The company unveiled the graphics processing units (GPUs) at a live event in Austin, Texas, on Friday night. The Nvidia GeForce GTX 1080 and 1070 GPUs represent the newest generation of graphics for consumer computers, and they come at a time when 3D graphics is being pushed to its limit by virtual reality headsets.

The consumer GPUs come a month after Nvidia unveiled the very first Pascal-based GPU, the P100, which was targeted at deep learning neural networks. Pascal is a new master design, dubbed an architecture, for a whole generation of chips that also come with a new manufacturing process. The process, based on the Taiwan Semiconductor Manufacturing’s 16 nanometer FinFET node technology, represents a new spin of Moore’s Law, or the prediction that the number of transistors on a chip doubles every couple of years.
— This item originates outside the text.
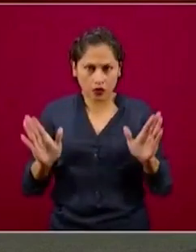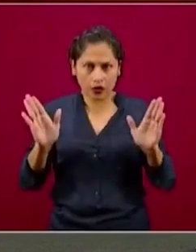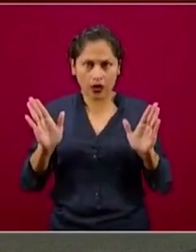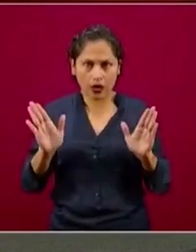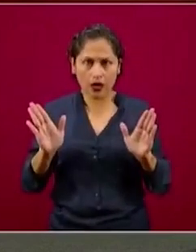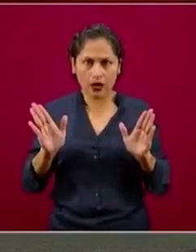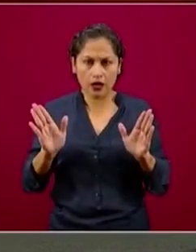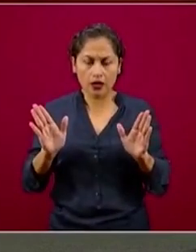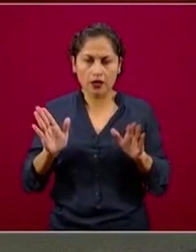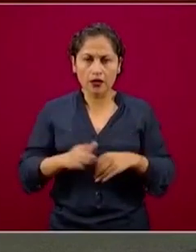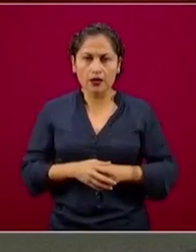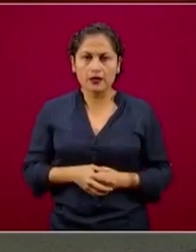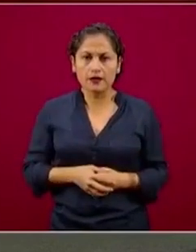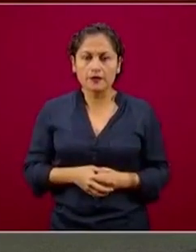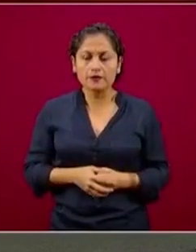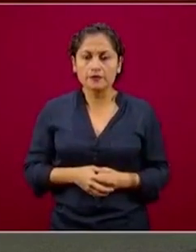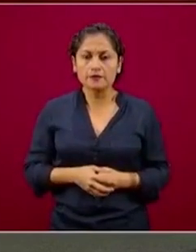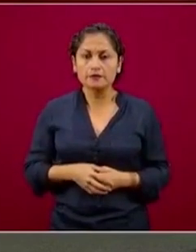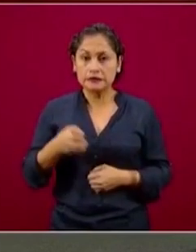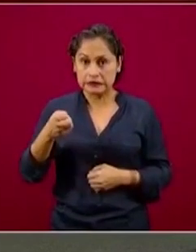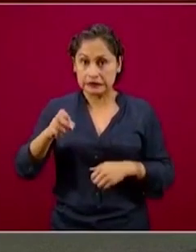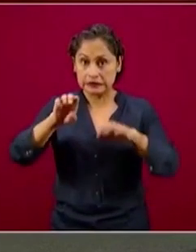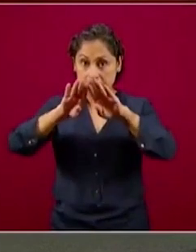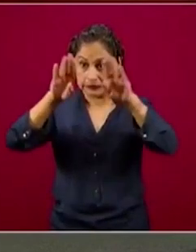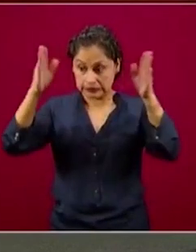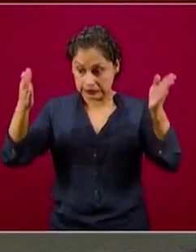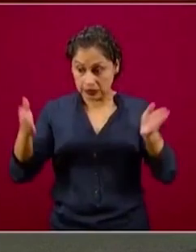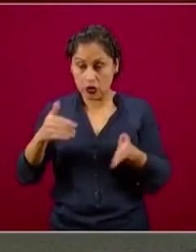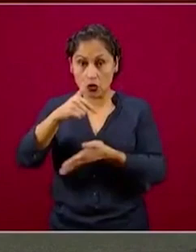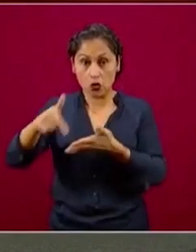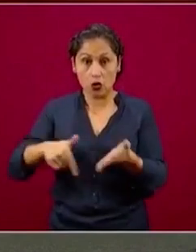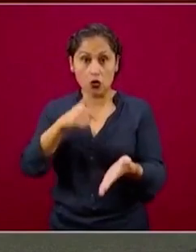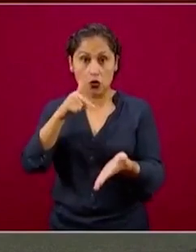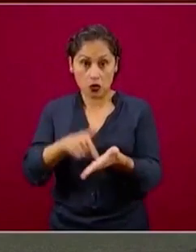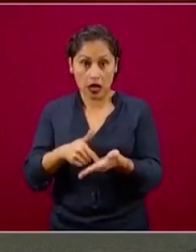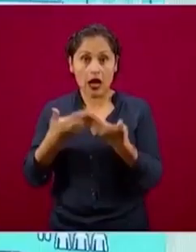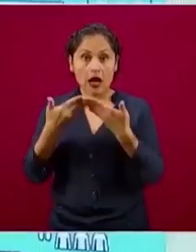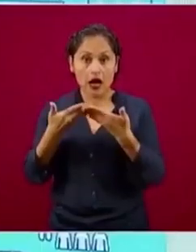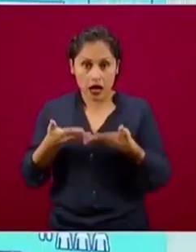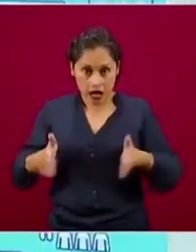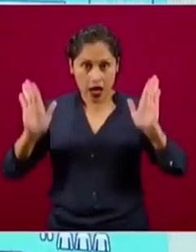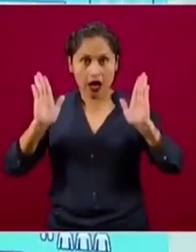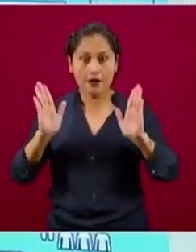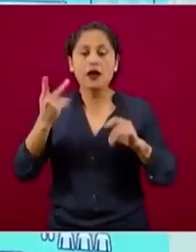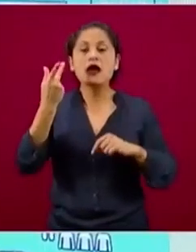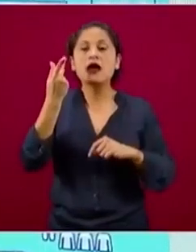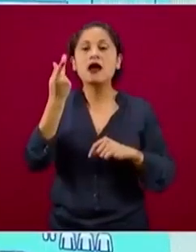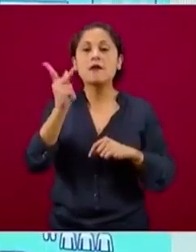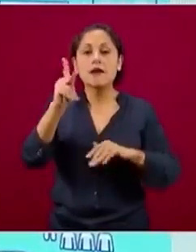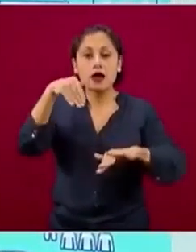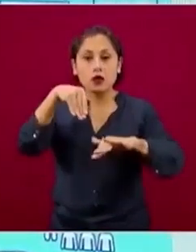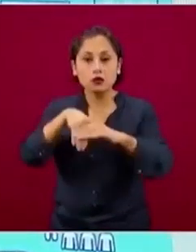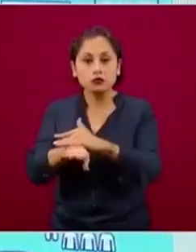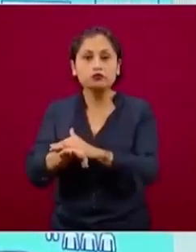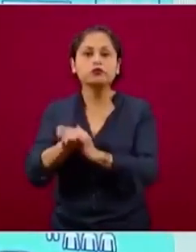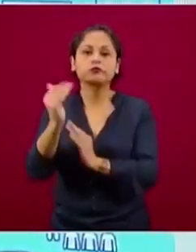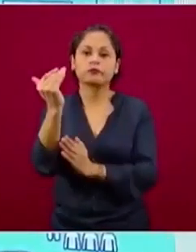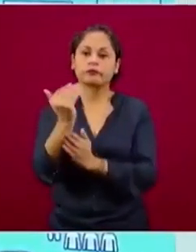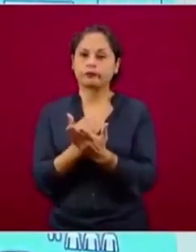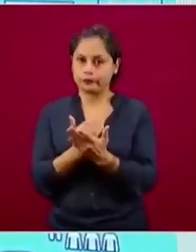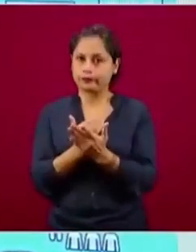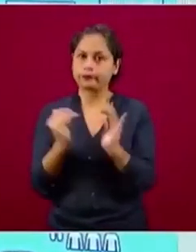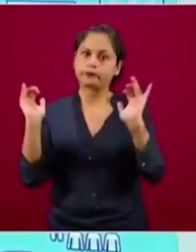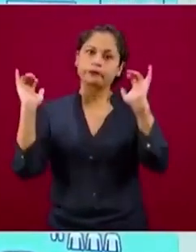perdón, el cerrado, pero en ambos casos reducido, la densidad en el espacio abierto, el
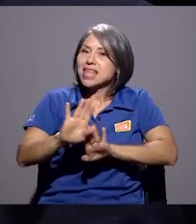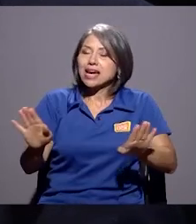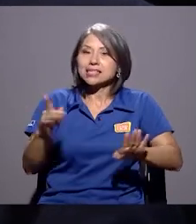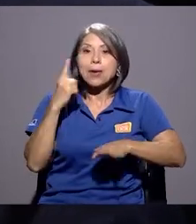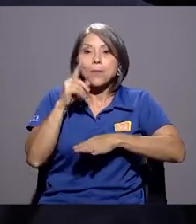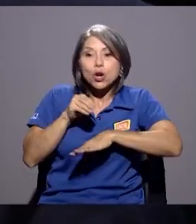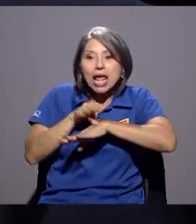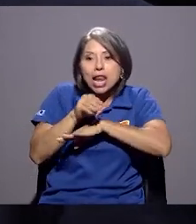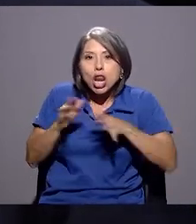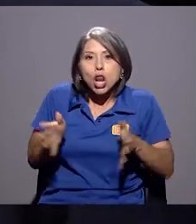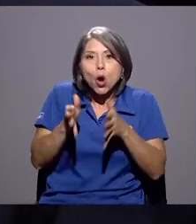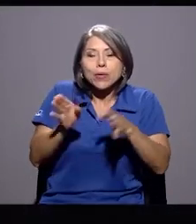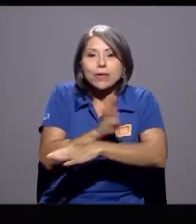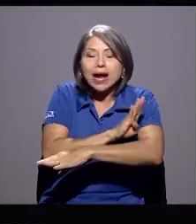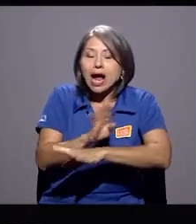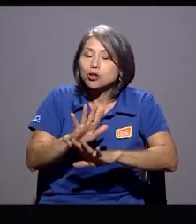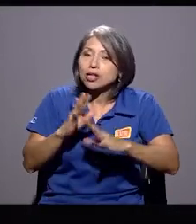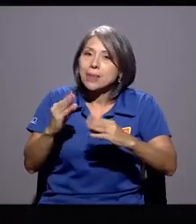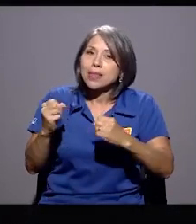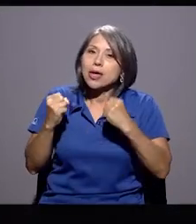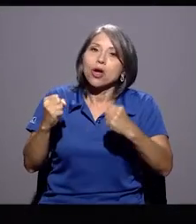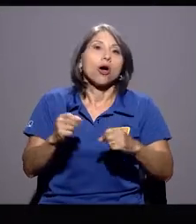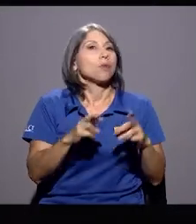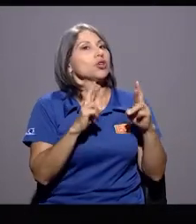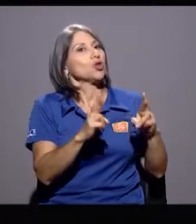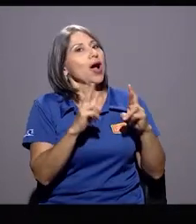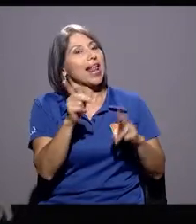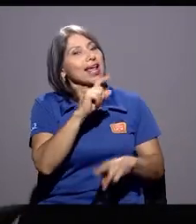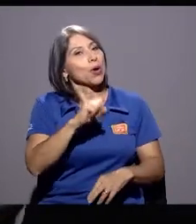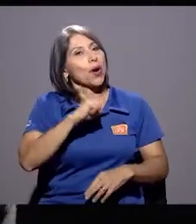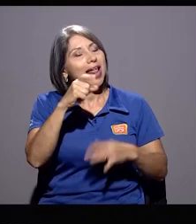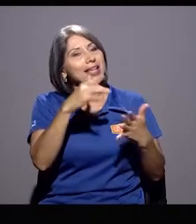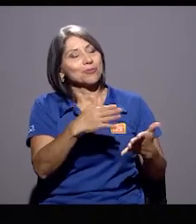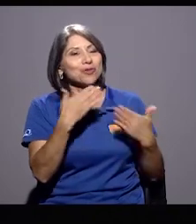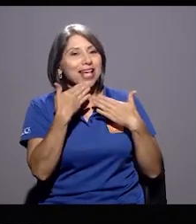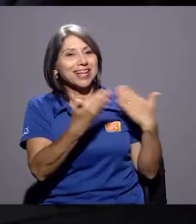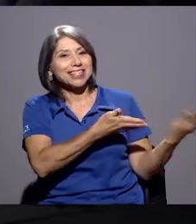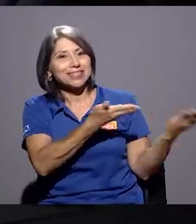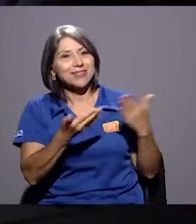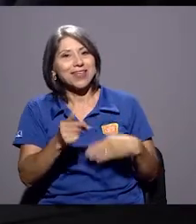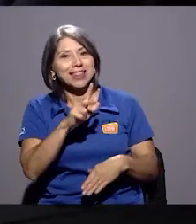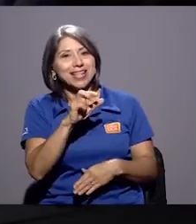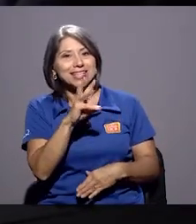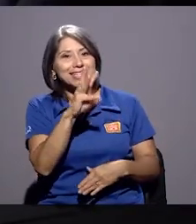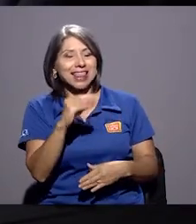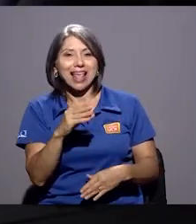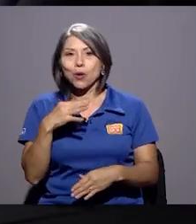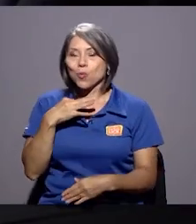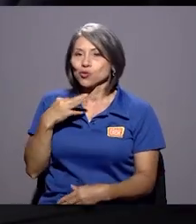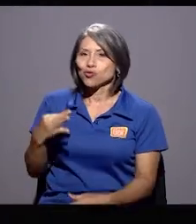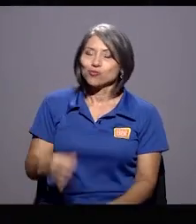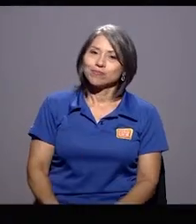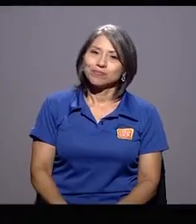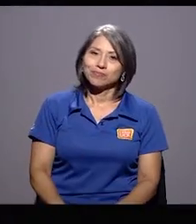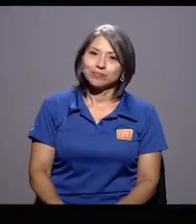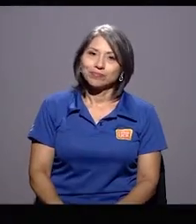bancario es tremendamente grande. Ojalá que no ganen la jornada. Muchas gracias por estar en 360, don Leiner. Con mucho gusto.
This process will enable chips that are faster, smaller, and cheaper than previous generations.

The previous generation of chips used the 28-nanometer TSMC process that has been available to Nvidia and rival Advanced Micro Devices since 2012. With the new process, Nvidia was able to create the P100 with 15 billion transistors on a single chip. The GTX 1080 and 1070 are slimmed-down versions of the P100. The GPUs have about 3,584 CUDA cores. Gamers will use that hardware to push their games to the limit, Huang said.

“Regarding Pascal, we are expecting a lot,” Huang said. “It’s in full production. Yields are good. Building these semiconductors are very hard, but we are very good at it. We wouldn’t have announced it if we didn’t have manufacturing under control.”